CLIP-T scores are much lower than what other papers reported

TencentARC / CustomNet

Apache License 2.0

258 stars 9 forks source link

CLIP-T scores are much lower than what other papers reported #2

Closed askerlee closed 4 months ago

askerlee commented 9 months ago

Nice work and impressive example images. But when I come across the quantitative results, I saw the reported CLIP-T of baseline methods are generally far off from what they were reported in the original papers. For example, DreamBooth reports a CLIP-T of 0.305, and BLIP-Diffusion reports 0.32.

May I know what's the reason behind this? Thanks.

jiangyzy commented 9 months ago

We use only the backgound texts to compute CLIP-T which don't containing the object category texts, while the images contain the objects, so the CLIP-T are different from other reports.

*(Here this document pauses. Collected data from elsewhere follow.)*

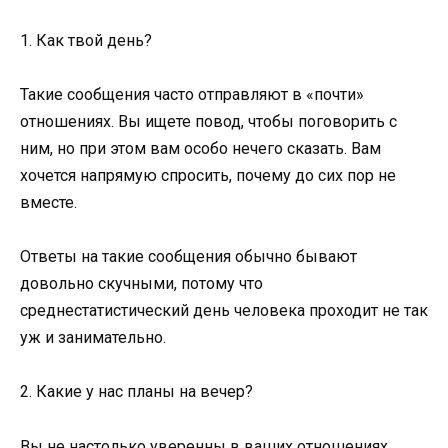
1. Как твой день?
Такие сообщения часто отправляют в «почти»
отношениях. Вы ищете повод, чтобы поговорить с
ним, но при этом вам особо нечего сказать. Вам
хочется напрямую спросить, почему до сих пор не
вместе.
Ответы на такие сообщения обычно бывают
довольно скучными, потому что
среднестатистический день человека проходит не так
уж и занимательно.
2. Какие у нас планы на вечер?
Вы не настолько уверенны в ваших отношениях,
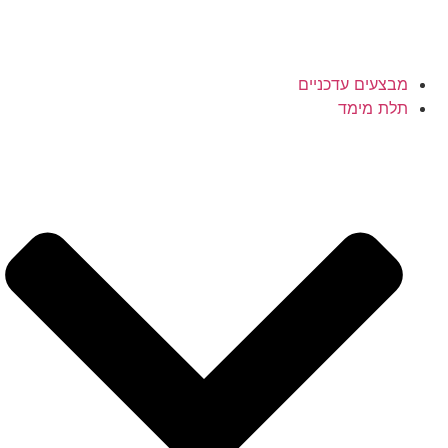
מבצעים עדכניים
תלת מימד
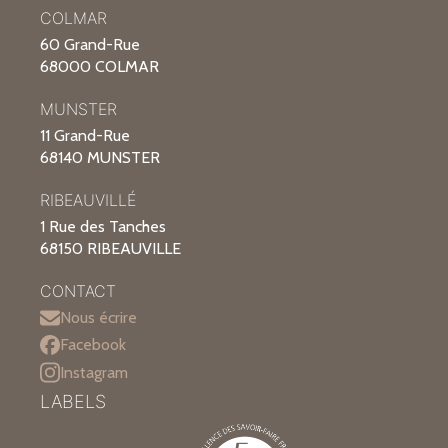
COLMAR
60 Grand-Rue
68000 COLMAR
MUNSTER
11 Grand-Rue
68140 MUNSTER
RIBEAUVILLÉ
1 Rue des Tanches
68150 RIBEAUVILLE
CONTACT
Nous écrire
Facebook
Instagram
LABELS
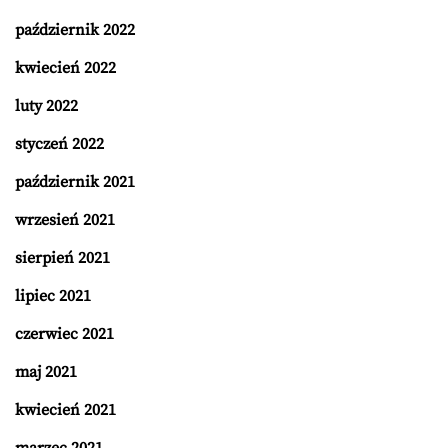
październik 2022
kwiecień 2022
luty 2022
styczeń 2022
październik 2021
wrzesień 2021
sierpień 2021
lipiec 2021
czerwiec 2021
maj 2021
kwiecień 2021
marzec 2021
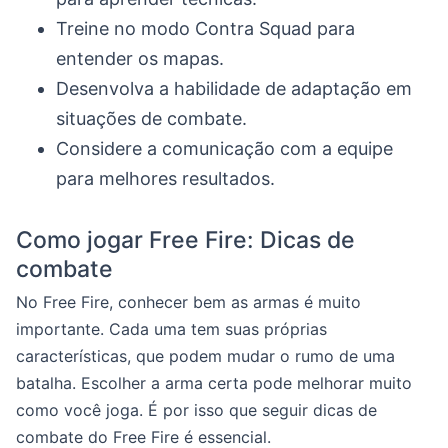
Treine no modo Contra Squad para
entender os mapas.
Desenvolva a habilidade de adaptação em
situações de combate.
Considere a comunicação com a equipe
para melhores resultados.
Como jogar Free Fire: Dicas de
combate
No Free Fire, conhecer bem as armas é muito
importante. Cada uma tem suas próprias
características, que podem mudar o rumo de uma
batalha. Escolher a arma certa pode melhorar muito
como você joga. É por isso que seguir dicas de
combate do Free Fire é essencial.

askerlee commented 9 months ago

I see. Thanks for the explanation. But what if the subject is not rendered, and only the background is rendered? For example "a dog in front of a blue house", will an image with a blue house only also receive a high CLIP-T score, according to your scheme?

jiangyzy commented 9 months ago

Yes, but this case hasn't ever observed among these models during comparison. So the DINO-I and CLIP-I are also important metrics.

askerlee commented 9 months ago

I see. Thanks. When I evaluate other models, such cases sometimes happen.

jiangyzy commented 9 months ago

Thank you for your valuable suggestions.